__EXTRACTED ENTRIES__:
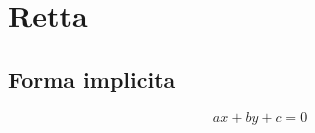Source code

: \documentclass{article}
\begin{document}
  \section{Retta}

  \subsection*{Forma implicita}
  \begin{equation}
    ax+by+c = 0
  \end{equation}
\end{document}
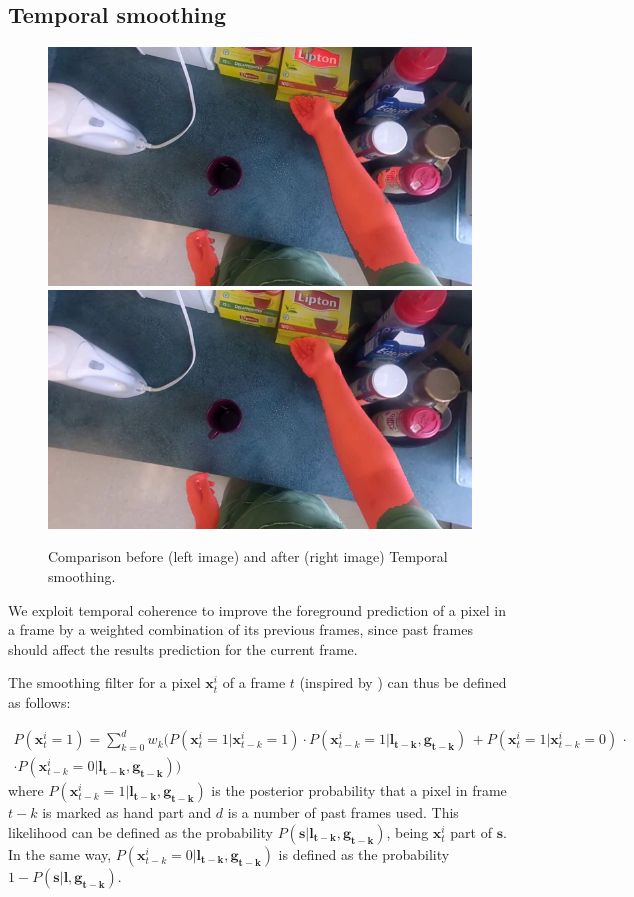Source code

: \subsection{Temporal smoothing}
\begin{figure}[tb]
\centering
\includegraphics[width=.45\columnwidth]{./Figures/context-free2.jpg}
\includegraphics[width=.45\columnwidth]{./Figures/context-dependent2.jpg}
\caption{Comparison before (left image) and after (right image) Temporal smoothing.}
\label{fig:gesture_samples_time}
\end{figure}
We exploit temporal coherence to improve the foreground prediction of a pixel in a frame by a weighted combination of
its previous frames, since past frames should affect the results prediction for the current frame.

The smoothing filter for a pixel $\mathbf{x}_{t}^{i}$ of a frame $t$ (inspired by \cite{liu08}) can thus be defined as follows:

\begin{multline}
P(\mathbf{x}_{t}^{i}=1) = \sum_{k = 0}^{d} w_{k} \bigl( P(\mathbf{x}_{t}^{i}=1|\mathbf{x}_{t-k}^{i}=1) \cdot P(\mathbf{x}_{t-k}^{i}=1|\mathbf{l_{t-k}},\mathbf{g_{t-k}})\, + P(\mathbf{x}_{t}^{i}=1|\mathbf{x}_{t-k}^{i}=0) \, \cdot \\
\cdot P(\mathbf{x}_{t-k}^{i}=0|\mathbf{l_{t-k}},\mathbf{g_{t-k}}) \bigr)
\end{multline}
where $P(\mathbf{x}_{t-k}^{i}=1|\mathbf{l_{t-k}},\mathbf{g_{t-k}})$ is the posterior probability
that a pixel in frame $t-k$ is marked as hand part and $d$ is a number of past frames used. This likelihood can be defined as the probability $P(\mathbf{s}|\mathbf{l_{t-k}},\mathbf{g_{t-k}})$, being
$\mathbf{x}_{t}^{i}$ part of $\mathbf{s}$. In the same way, $P(\mathbf{x}_{t-k}^{i}=0|\mathbf{l_{t-k}},\mathbf{g_{t-k}})$ is defined as the probability
$1-P(\mathbf{s}|\mathbf{l},\mathbf{g_{t-k}})$. 

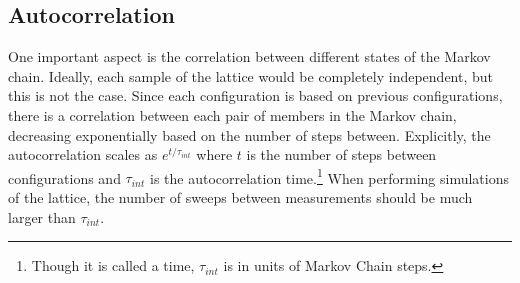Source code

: \subsection{Autocorrelation}
One important aspect is the correlation between different states of the Markov chain. Ideally, each sample of the lattice would be completely independent, but this is not the case. Since each configuration is based on previous configurations, there is a correlation between each pair of members in the Markov chain, decreasing exponentially based on the number of steps between. Explicitly, the autocorrelation scales as $e^{t/\tau_{int}}$ where $t$ is the number of steps between configurations and $\tau_{int}$ is the autocorrelation time.\footnote{Though it is called a time, $\tau_{int}$ is in units of Markov Chain steps.} When performing simulations of the lattice, the number of sweeps between measurements should be much larger than $\tau_{int}$. 

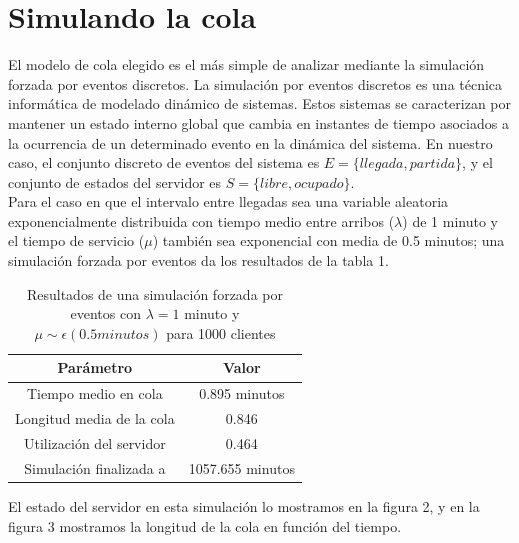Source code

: \documentclass[10pt,journal,compsoc]{IEEEtran}
\begin{document}
\section{Simulando la cola} %
El modelo de cola elegido es el m\'as simple de analizar mediante la simulaci\'on forzada por eventos discretos.
La simulaci\'on por eventos discretos es una t\'ecnica inform\'atica de modelado din\'amico de
sistemas. Estos sistemas se caracterizan por mantener un estado interno global que cambia en instantes
de tiempo asociados a la ocurrencia de un determinado evento en la din\'amica del sistema. En nuestro
caso, el conjunto discreto de eventos del sistema es $E=\{llegada, partida\}$, y el conjunto de estados
del servidor es $S=\{libre, ocupado\}$.\\
Para el caso en que el intervalo entre llegadas sea una variable aleatoria exponencialmente distribuida
con tiempo medio entre arribos ($\lambda$) de 1 minuto y el tiempo de servicio ($\mu$) tambi\'en sea 
exponencial con media de 0.5 minutos; una simulaci\'on forzada por eventos da los resultados de la tabla 1.\\

\begin{table}[!t]
\renewcommand{\arraystretch}{1.3}
\centering
\begin{tabular}{c c}
\hline
\hline
Par\'ametro  				&	Valor			\\
\hline
Tiempo medio en cola		&	0.895 minutos	\\
Longitud media de la cola	&	0.846			\\
Utilizaci\'on del servidor	&	0.464			\\
Simulaci\'on finalizada a	&	1057.655 minutos\\
\hline
\hline
\end{tabular}
\label{tab:sim}
\caption{Resultados de una simulaci\'on forzada por eventos con $\lambda = 1$ minuto y $\mu \sim \epsilon(0.5 minutos)$ para 1000 clientes}
\end{table}

El estado del servidor en esta simulaci\'on lo mostramos en la figura 2, y en la figura 3 mostramos
la longitud de la cola en funci\'on del tiempo.
\end{document}
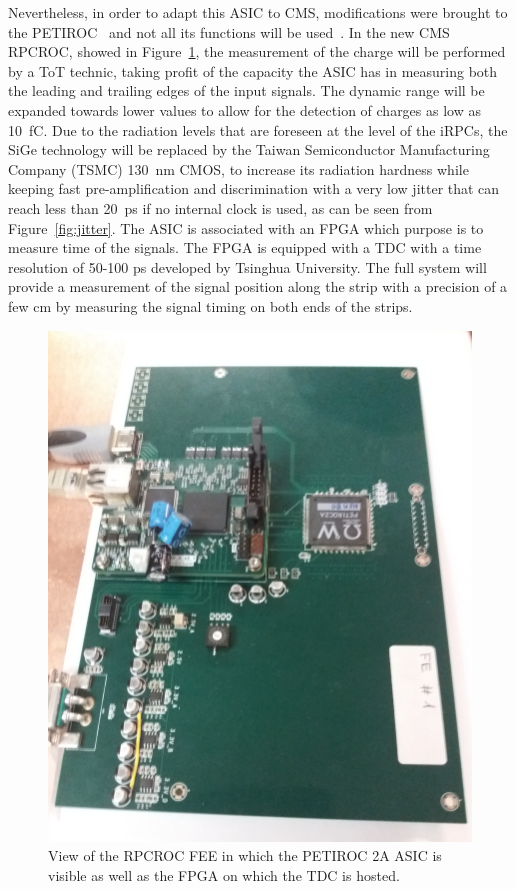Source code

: 	Nevertheless, in order to adapt this ASIC to CMS, modifications were brought to the PETIROC~\cite{PHASEIITP} and not all its functions will be used~\cite{COMBARET2018}. In the new CMS RPCROC, showed in Figure~\ref{fig:RPCROC}, the measurement of the charge will be performed by a \acf{ToT} technic, taking profit of the capacity the ASIC has in measuring both the leading and trailing edges of the input signals. The dynamic range will be expanded towards lower values to allow for the detection of charges as low as \SI{10}{fC}. Due to the radiation levels that are foreseen at the level of the iRPCs, the SiGe technology will be replaced by the Taiwan Semiconductor Manufacturing Company (TSMC) \SI{130}{nm} CMOS, to increase its radiation hardness while keeping fast pre-amplification and discrimination with a very low jitter that can reach less than \SI{20}{ps} if no internal clock is used, as can be seen from Figure~\ref{fig:jitter}. The ASIC is associated with an FPGA which purpose is to measure time of the signals. The FPGA is equipped with a TDC with a time resolution of 50-100 \si{ps} developed by Tsinghua University. The full system will provide a measurement of the signal position along the strip with a precision of a few \si{cm} by measuring the signal timing on both ends of the strips.

	\begin{figure}[H]
		\centering
		\includegraphics[width=0.5\linewidth]{fig/chapt6/RPCROC_FEE.png}
		\caption{\label{fig:RPCROC} View of the RPCROC \acl{FEE} in which the PETIROC 2A ASIC is visible as well as the FPGA on which the TDC is hosted.}
	\end{figure}

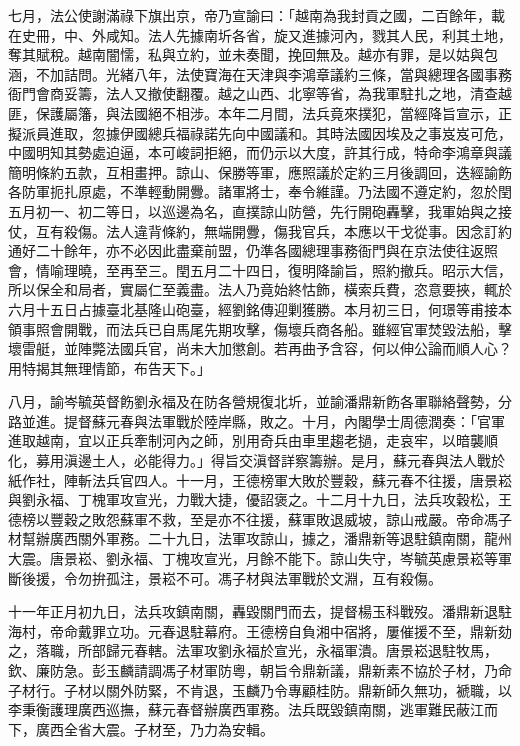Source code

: \begin{pinyinscope}
七月，法公使謝滿祿下旗出京，帝乃宣諭曰：「越南為我封貢之國，二百餘年，載在史冊，中、外咸知。法人先據南圻各省，旋又進據河內，戮其人民，利其土地，奪其賦稅。越南闇懦，私與立約，並未奏聞，挽回無及。越亦有罪，是以姑與包涵，不加詰問。光緒八年，法使寶海在天津與李鴻章議約三條，當與總理各國事務衙門會商妥籌，法人又撤使翻覆。越之山西、北寧等省，為我軍駐扎之地，清查越匪，保護屬籓，與法國絕不相涉。本年二月間，法兵竟來撲犯，當經降旨宣示，正擬派員進取，忽據伊國總兵福祿諾先向中國議和。其時法國因埃及之事岌岌可危，中國明知其勢處迫逼，本可峻詞拒絕，而仍示以大度，許其行成，特命李鴻章與議簡明條約五款，互相畫押。諒山、保勝等軍，應照議於定約三月後調回，迭經諭飭各防軍扼扎原處，不準輕動開釁。諸軍將士，奉令維謹。乃法國不遵定約，忽於閏五月初一、初二等日，以巡邊為名，直撲諒山防營，先行開砲轟擊，我軍始與之接仗，互有殺傷。法人違背條約，無端開釁，傷我官兵，本應以干戈從事。因念訂約通好二十餘年，亦不必因此盡棄前盟，仍準各國總理事務衙門與在京法使往返照會，情喻理曉，至再至三。閏五月二十四日，復明降諭旨，照約撤兵。昭示大信，所以保全和局者，實屬仁至義盡。法人乃竟始終怙飾，橫索兵費，恣意要挾，輒於六月十五日占據臺北基隆山砲臺，經劉銘傳迎剿獲勝。本月初三日，何璟等甫接本領事照會開戰，而法兵已自馬尾先期攻擊，傷壞兵商各船。雖經官軍焚毀法船，擊壞雷艇，並陣斃法國兵官，尚未大加懲創。若再曲予含容，何以伸公論而順人心？用特揭其無理情節，布告天下。」

八月，諭岑毓英督飭劉永福及在防各營規復北圻，並諭潘鼎新飭各軍聯絡聲勢，分路並進。提督蘇元春與法軍戰於陸岸縣，敗之。十月，內閣學士周德潤奏：「官軍進取越南，宜以正兵牽制河內之師，別用奇兵由車里趨老撾，走哀牢，以暗襲順化，募用滇邊土人，必能得力。」得旨交滇督詳察籌辦。是月，蘇元春與法人戰於紙作社，陣斬法兵官四人。十一月，王德榜軍大敗於豐穀，蘇元春不往援，唐景崧與劉永福、丁槐軍攻宣光，力戰大捷，優詔褒之。十二月十九日，法兵攻穀松，王德榜以豐穀之敗怨蘇軍不救，至是亦不往援，蘇軍敗退威坡，諒山戒嚴。帝命馮子材幫辦廣西關外軍務。二十九日，法軍攻諒山，據之，潘鼎新等退駐鎮南關，龍州大震。唐景崧、劉永福、丁槐攻宣光，月餘不能下。諒山失守，岑毓英慮景崧等軍斷後援，令勿拚孤注，景崧不可。馮子材與法軍戰於文淵，互有殺傷。

十一年正月初九日，法兵攻鎮南關，轟毀關門而去，提督楊玉科戰歿。潘鼎新退駐海村，帝命戴罪立功。元春退駐幕府。王德榜自負湘中宿將，屢催援不至，鼎新劾之，落職，所部歸元春轄。法軍攻劉永福於宣光，永福軍潰。唐景崧退駐牧馬，欽、廉防急。彭玉麟請調馮子材軍防粵，朝旨令鼎新議，鼎新素不協於子材，乃命子材行。子材以關外防緊，不肯退，玉麟乃令專顧桂防。鼎新師久無功，褫職，以李秉衡護理廣西巡撫，蘇元春督辦廣西軍務。法兵既毀鎮南關，逃軍難民蔽江而下，廣西全省大震。子材至，乃力為安輯。


\end{pinyinscope}
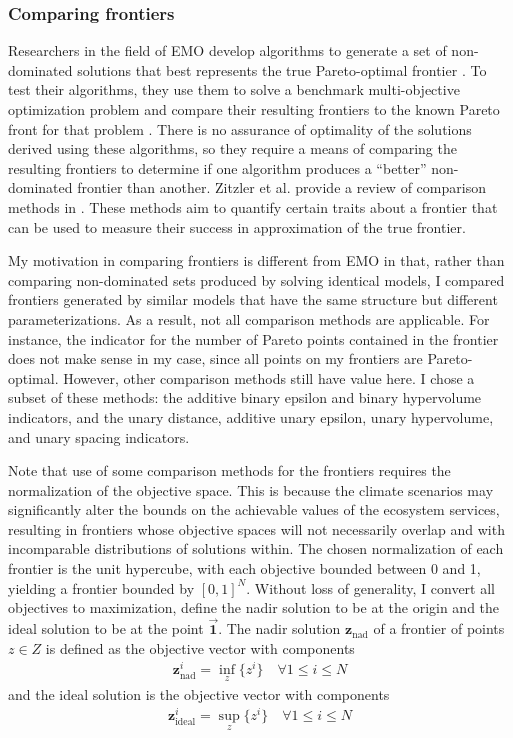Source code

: \subsubsection{Comparing frontiers}
Researchers in the field of EMO develop algorithms to generate a set of non-dominated solutions that best represents the true Pareto-optimal frontier \cite{deb2001multi}. To test their algorithms, they use them to solve a benchmark multi-objective optimization problem and compare their resulting frontiers to the known Pareto front for that problem \cite{knowles2002metrics}. There is no assurance of optimality of the solutions derived using these algorithms, so they require a means of comparing the resulting frontiers to determine if one algorithm produces a ``better'' non-dominated frontier than another. Zitzler et al. provide a review of comparison methods in \cite{zitzler2003performance}. These methods aim to quantify certain traits about a frontier that can be used to measure their success in approximation of the true frontier.

My motivation in comparing frontiers is different from EMO in that, rather than comparing non-dominated sets produced by solving identical models, I compared frontiers generated by similar models that have the same structure but different parameterizations. As a result, not all comparison methods are applicable. For instance, the indicator for the number of Pareto points contained in the frontier does not make sense in my case, since all points on my frontiers are Pareto-optimal. However, other comparison methods still have value here. I chose a subset of these methods: the additive binary epsilon and binary hypervolume indicators, and the unary distance, additive unary epsilon, unary hypervolume, and unary spacing indicators.

Note that use of some comparison methods for the frontiers requires the normalization of the objective space. This is because the climate scenarios may significantly alter the bounds on the achievable values of the ecosystem services, resulting in frontiers whose objective spaces will not necessarily overlap and with incomparable distributions of solutions within. The chosen normalization of each frontier is the unit hypercube, with each objective bounded between 0 and 1, yielding a frontier bounded by $[0,1]^N$. Without loss of generality, I convert all objectives to maximization, define the nadir solution to be at the origin and the ideal solution to be at the point $\vec{\mathbf{1}}$. The nadir solution $\mathbf{z}_{\text{nad}}$ of a frontier of points $z \in Z$ is defined as the objective vector with components
\begin{align}
\mathbf{z}_{\text{nad}}^i = \inf_{z} \{ z^i \} \quad \forall 1 \le i \le N
\end{align}
and the ideal solution is the objective vector with components
\begin{align}
\mathbf{z}_{\text{ideal}}^i = \sup_{z} \{ z^i \} \quad \forall 1 \le i \le N
\end{align}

__JOB__: Skip the pictures and restate exactly the lines from the beginning of the listing to the line with "the posterior probability", that line included.

__ANSWER TO THE PROBLEM__:
Source code

: \documentclass{article}
\begin{document}
  \section{Retta}

  \subsection*{Forma implicita}
  \begin{equation}
    ax+by+c = 0
  \end{equation}
\end{document}
Source code

: \subsection{Temporal smoothing}
\begin{figure}[tb]
\centering
\includegraphics[width=.45\columnwidth]{./Figures/context-free2.jpg}
\includegraphics[width=.45\columnwidth]{./Figures/context-dependent2.jpg}
\caption{Comparison before (left image) and after (right image) Temporal smoothing.}
\label{fig:gesture_samples_time}
\end{figure}
We exploit temporal coherence to improve the foreground prediction of a pixel in a frame by a weighted combination of
its previous frames, since past frames should affect the results prediction for the current frame.

The smoothing filter for a pixel $\mathbf{x}_{t}^{i}$ of a frame $t$ (inspired by \cite{liu08}) can thus be defined as follows:

\begin{multline}
P(\mathbf{x}_{t}^{i}=1) = \sum_{k = 0}^{d} w_{k} \bigl( P(\mathbf{x}_{t}^{i}=1|\mathbf{x}_{t-k}^{i}=1) \cdot P(\mathbf{x}_{t-k}^{i}=1|\mathbf{l_{t-k}},\mathbf{g_{t-k}})\, + P(\mathbf{x}_{t}^{i}=1|\mathbf{x}_{t-k}^{i}=0) \, \cdot \\
\cdot P(\mathbf{x}_{t-k}^{i}=0|\mathbf{l_{t-k}},\mathbf{g_{t-k}}) \bigr)
\end{multline}
where $P(\mathbf{x}_{t-k}^{i}=1|\mathbf{l_{t-k}},\mathbf{g_{t-k}})$ is the posterior probability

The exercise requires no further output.